== WHAT TO DO ==
Pull out each line of the listing below that contains the string "services". Case counts.

=-=-=-=-=

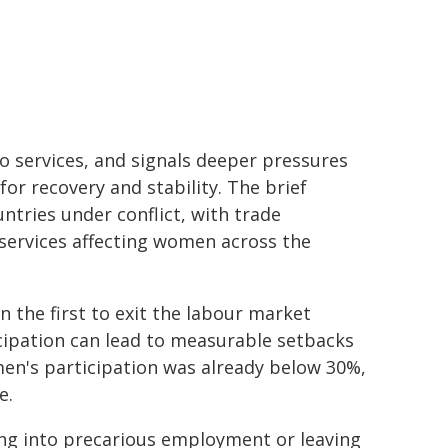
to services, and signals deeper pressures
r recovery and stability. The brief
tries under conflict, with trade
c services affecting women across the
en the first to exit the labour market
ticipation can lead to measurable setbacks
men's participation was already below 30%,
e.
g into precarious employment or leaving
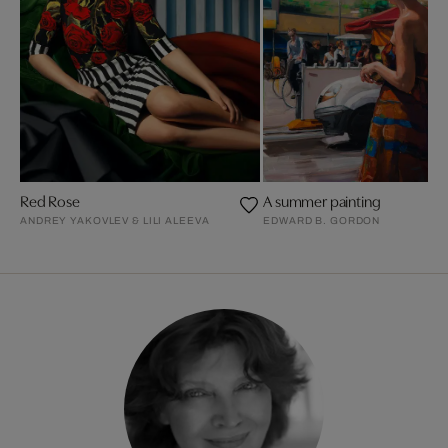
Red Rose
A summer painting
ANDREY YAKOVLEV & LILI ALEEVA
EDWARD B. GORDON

=-=-=-=-=

== SOLUTION TO THE PROBLEM ==
to services, and signals deeper pressures
c services affecting women across the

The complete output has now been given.